И всех их, едва прилепившихся к новым местам и новым семьям, приходили брать. Их брали с той же ленивой усталостью, с какой шли и они. Уж они всё знали заранее – весь крестный путь. Они не спрашивали «за что?» и не говорили родным «вернусь», они надевали одёжку погрязней, насыпали в лагерный кисет махорки и шли подписывать протокол. (А он и был всего-то один: «Это вы сидели?» – «Я». – «Получите ещё десять».)
Тут хватился Единодержец, что это мало – сажать уцелевших с 37-го года! И детей тех своих врагов заклятых – тоже ведь надо сажать! Ведь растут, ещё мстить задумают. После великого европейского смешения Сталину удалось к 1948 году снова надёжно огородиться, сколотить потолок пониже и в этом охваченном пространстве сгустить прежний воздух 1937 года.

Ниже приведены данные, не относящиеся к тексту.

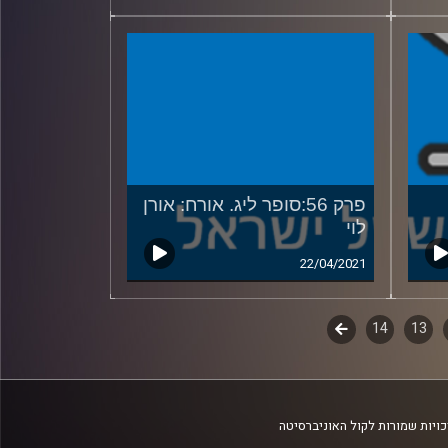
פרק 56:סופר ליג. אורח: אורן
לוי
22/04/2021
13
14
לשלב
הבא
ויות שמורות לקול האוניברסיטה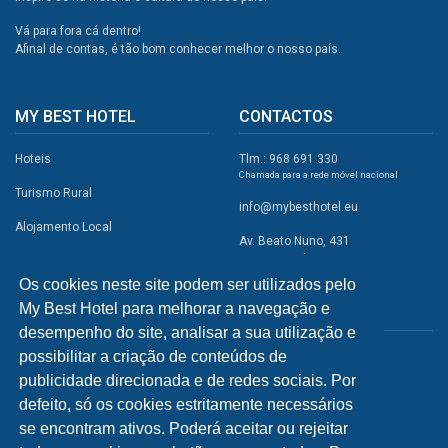
Vá para fora cá dentro!
Afinal de contas, é tão bom conhecer melhor o nosso país.
MY BEST HOTEL
CONTACTOS
Hoteis
Tlm.: 968 691 330
Chamada para a rede móvel nacional
Turismo Rural
info@mybesthotel.eu
Alojamento Local
Av. Beato Nuno, 431
2495-401 Fátima
Promoções
Os cookies neste site podem ser utilizados pelo
Campismo
My Best Hotel para melhorar a navegação e
REDES SOCIAIS
Atividades
desempenho do site, analisar a sua utilização e
possibilitar a criação de conteúdos de
Restaurantes
publicidade direcionada e de redes sociais. Por
A Visitar
defeito, só os cookies estritamente necessários
se encontram ativos. Poderá aceitar ou rejeitar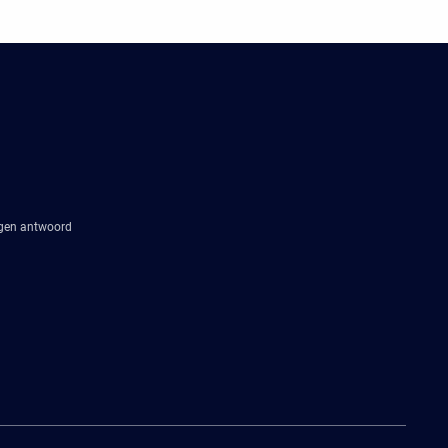
agen antwoord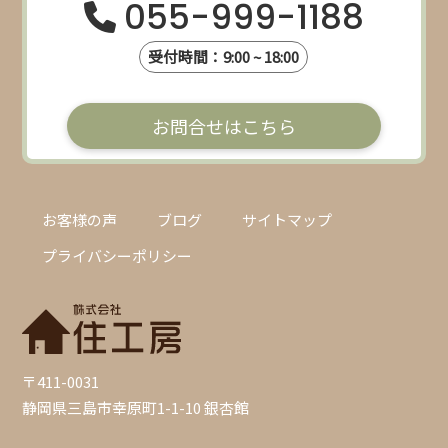
055-999-1188
受付時間：9:00 ~ 18:00
お問合せはこちら
お客様の声
ブログ
サイトマップ
プライバシーポリシー
〒411-0031
静岡県三島市幸原町1-1-10 銀杏館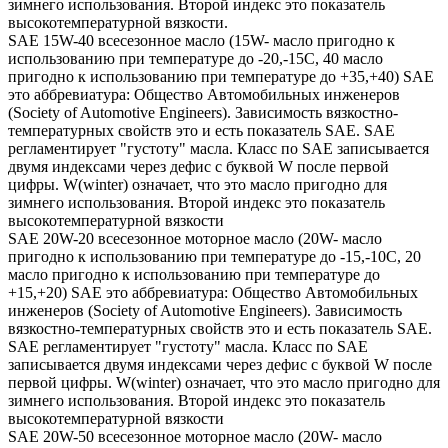
зимнего использования. Второй индекс это показатель
высокотемпературной вязкости.
SAE 15W-40 всесезонное масло (15W- масло пригодно к
использованию при температуре до -20,-15С, 40 масло
пригодно к использованию при температуре до +35,+40) SAE
это аббревиатура: Общество Автомобильных инженеров
(Society of Automotive Engineers). Зависимость вязкостно-
температурных свойств это и есть показатель SAE. SAE
регламентирует "густоту" масла. Класс по SAE записывается
двумя индексами через дефис с буквой W после первой
цифры. W(winter) означает, что это масло пригодно для
зимнего использования. Второй индекс это показатель
высокотемпературной вязкости
SAE 20W-20 всесезонное моторное масло (20W- масло
пригодно к использованию при температуре до -15,-10С, 20
масло пригодно к использованию при температуре до
+15,+20) SAE это аббревиатура: Общество Автомобильных
инженеров (Society of Automotive Engineers). Зависимость
вязкостно-температурных свойств это и есть показатель SAE.
SAE регламентирует "густоту" масла. Класс по SAE
записывается двумя индексами через дефис с буквой W после
первой цифры. W(winter) означает, что это масло пригодно для
зимнего использования. Второй индекс это показатель
высокотемпературной вязкости
SAE 20W-50 всесезонное моторное масло (20W- масло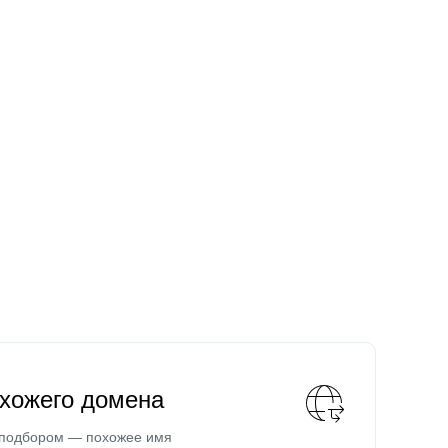
охожего домена
 подбором — похожее имя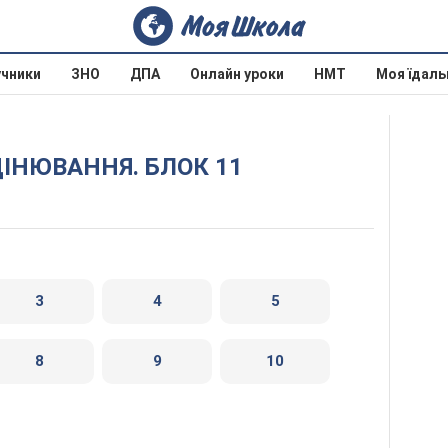
учники
ЗНО
ДПА
Онлайн уроки
НМТ
Моя їдаль
ЦІНЮВАННЯ. БЛОК 11
3
4
5
8
9
10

Сходные были с 37-м потоки, да несходные были сроки: теперь стандартом стал уже не патриархальный червонец, а новая сталинская четвертная. Теперь уже десятка ходила в сроках детских.
Не забыты были и потоки национальные. Всё время лился взятый из лесов сражений поток бандеровцев. С 50-го примерно года заряжен был и поток бандеровских жён – им лепили по десятке за недоносительство.
Целыми эшелонами из трёх прибалтийских республик везли в сибирскую ссылку и городских жителей, и крестьян.
В последние годы жизни Сталина определённо стал намечаться и поток евреев (с 1950 они уже понемногу тянулись как космополиты). Для того было затеяно и «дело врачей»[11]. Кажется, он собирался устроить большое еврейское избиение.
Однако это стало его первым в жизни сорвавшимся замыслом. Велел ему Бог – похоже, что руками человеческими, – выйти из рёбер вон.
Предыдущее изложение должно было, кажется, показать, что в выбивании миллионов и в заселении ГУЛАГа была хладнокровно задуманная последовательность и неослабевающее упорство.
Что пустых тюрем у нас не бывало никогда, а либо полные, либо чрезмерно переполненные.
Что пока вы в своё удовольствие занимались безопасными тайнами атомного ядра, изучали влияние Хайдеггера на Сартра и коллекционировали репродукции Пикассо, ехали купейными вагонами на курорт или достраивали подмосковные дачи, – а воронки непрерывно шныряли по улицам, а гебисты стучали и звонили в двери.
И, я думаю, изложением этим доказано, что Органы никогда не ели хлеба зря.